# chespeake bay tactics



## TSOJOURNER (Dec 16, 1999)

I will sail the mumm30 worlds in the chespeake bay. Does anyone have tips and tricks for me?


----------



## Guest (Aug 23, 2002)

The Chesapeake is an interesting body of water to sail on. The winds can be quite light and changeable. While we don''t have the big currents of some other venues, our somewhat slower currents make it more critical to make the right choice between more wind or more favorable currents. The Volvo sailors said that the leg up the Chesapeake was the most challenging in the race. They went on to describe the famous Chesapeake Bay ''Autotack'' where they went from one tack to the other without altering course. We also have comparatively small but quite square waves that are rarely coming from the same direction as the wind or even in the same direction as the prior wave if you get near shore and which can exist in the absense of wind.

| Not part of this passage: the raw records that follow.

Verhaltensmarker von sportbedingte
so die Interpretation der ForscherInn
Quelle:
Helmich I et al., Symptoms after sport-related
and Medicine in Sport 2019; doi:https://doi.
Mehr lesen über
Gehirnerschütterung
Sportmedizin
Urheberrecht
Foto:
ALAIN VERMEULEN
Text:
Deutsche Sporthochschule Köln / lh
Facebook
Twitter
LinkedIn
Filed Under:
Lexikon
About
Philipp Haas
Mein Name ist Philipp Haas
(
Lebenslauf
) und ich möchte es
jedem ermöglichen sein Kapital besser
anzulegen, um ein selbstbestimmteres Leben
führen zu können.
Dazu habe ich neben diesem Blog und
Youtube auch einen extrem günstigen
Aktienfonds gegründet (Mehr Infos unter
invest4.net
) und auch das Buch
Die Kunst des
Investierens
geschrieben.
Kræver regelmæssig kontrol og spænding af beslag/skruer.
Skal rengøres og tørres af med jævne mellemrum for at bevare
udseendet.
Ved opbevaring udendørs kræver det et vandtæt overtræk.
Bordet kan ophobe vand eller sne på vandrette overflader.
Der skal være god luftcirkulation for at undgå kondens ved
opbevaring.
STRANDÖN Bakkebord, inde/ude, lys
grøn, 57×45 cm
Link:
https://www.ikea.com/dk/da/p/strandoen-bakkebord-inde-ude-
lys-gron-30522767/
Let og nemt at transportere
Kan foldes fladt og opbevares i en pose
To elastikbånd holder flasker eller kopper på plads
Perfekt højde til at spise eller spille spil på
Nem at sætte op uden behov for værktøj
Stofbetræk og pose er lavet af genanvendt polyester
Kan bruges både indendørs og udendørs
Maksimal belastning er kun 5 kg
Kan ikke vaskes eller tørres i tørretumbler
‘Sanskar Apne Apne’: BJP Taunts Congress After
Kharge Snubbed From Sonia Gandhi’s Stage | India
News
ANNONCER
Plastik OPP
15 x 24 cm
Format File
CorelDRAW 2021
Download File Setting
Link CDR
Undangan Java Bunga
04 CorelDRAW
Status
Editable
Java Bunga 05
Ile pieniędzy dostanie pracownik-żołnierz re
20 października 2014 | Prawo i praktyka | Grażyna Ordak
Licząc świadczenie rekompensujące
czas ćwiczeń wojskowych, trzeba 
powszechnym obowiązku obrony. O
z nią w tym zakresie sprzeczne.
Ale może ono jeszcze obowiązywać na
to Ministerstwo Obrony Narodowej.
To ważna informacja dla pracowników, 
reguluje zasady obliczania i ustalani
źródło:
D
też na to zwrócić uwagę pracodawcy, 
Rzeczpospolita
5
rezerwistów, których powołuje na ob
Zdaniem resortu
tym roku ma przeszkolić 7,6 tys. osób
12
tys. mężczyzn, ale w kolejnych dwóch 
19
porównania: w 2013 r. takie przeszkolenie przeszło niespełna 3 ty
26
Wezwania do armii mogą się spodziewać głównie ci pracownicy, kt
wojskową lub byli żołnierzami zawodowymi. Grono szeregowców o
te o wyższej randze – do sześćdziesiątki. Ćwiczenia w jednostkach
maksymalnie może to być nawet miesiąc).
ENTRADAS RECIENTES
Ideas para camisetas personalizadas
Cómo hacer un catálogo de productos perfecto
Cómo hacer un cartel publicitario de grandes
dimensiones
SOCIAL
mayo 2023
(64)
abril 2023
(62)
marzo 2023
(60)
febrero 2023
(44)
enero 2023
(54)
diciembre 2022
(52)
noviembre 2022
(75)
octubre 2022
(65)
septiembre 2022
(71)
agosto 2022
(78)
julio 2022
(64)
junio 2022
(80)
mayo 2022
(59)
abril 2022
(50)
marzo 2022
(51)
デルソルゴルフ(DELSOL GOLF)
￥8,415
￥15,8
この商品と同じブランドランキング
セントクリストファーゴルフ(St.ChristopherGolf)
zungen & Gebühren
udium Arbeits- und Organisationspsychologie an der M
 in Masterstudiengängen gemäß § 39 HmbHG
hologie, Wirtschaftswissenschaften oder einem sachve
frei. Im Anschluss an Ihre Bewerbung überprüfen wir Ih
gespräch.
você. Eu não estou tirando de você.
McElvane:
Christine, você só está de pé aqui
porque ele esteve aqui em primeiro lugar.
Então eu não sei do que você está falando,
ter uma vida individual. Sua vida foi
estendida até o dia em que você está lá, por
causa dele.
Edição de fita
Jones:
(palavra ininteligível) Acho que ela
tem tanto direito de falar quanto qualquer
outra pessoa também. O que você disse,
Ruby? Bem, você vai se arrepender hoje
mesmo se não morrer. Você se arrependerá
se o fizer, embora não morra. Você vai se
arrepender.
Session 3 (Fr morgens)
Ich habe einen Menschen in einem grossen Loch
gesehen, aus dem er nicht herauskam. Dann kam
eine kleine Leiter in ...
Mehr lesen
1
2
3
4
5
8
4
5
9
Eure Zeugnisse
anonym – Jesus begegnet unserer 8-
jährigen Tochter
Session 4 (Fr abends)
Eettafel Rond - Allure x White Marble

Race committee work on the Bay tends to be quite good but starting lines tend to be pretty short and quite square at the time they are set. Of course with our changeable winds it is important to track changes and pick the end of the line that assures an ''in phase'' start, options to play the shifts and clear air.

Jeff


----------



## TSOJOURNER (Dec 16, 1999)

ok that is nice. Do you have any specific information of the annapolis yachtclub area, special ****s at special spots or ground rules (always go richt/ always go north that kind of stuff?


----------



## paulk (Jun 2, 2000)

You might try reading Dr. Stuart Walker''s books on tactics and weather. Many (though by no means all) of the situations he describes are from his sailing experience off of Annapolis.


----------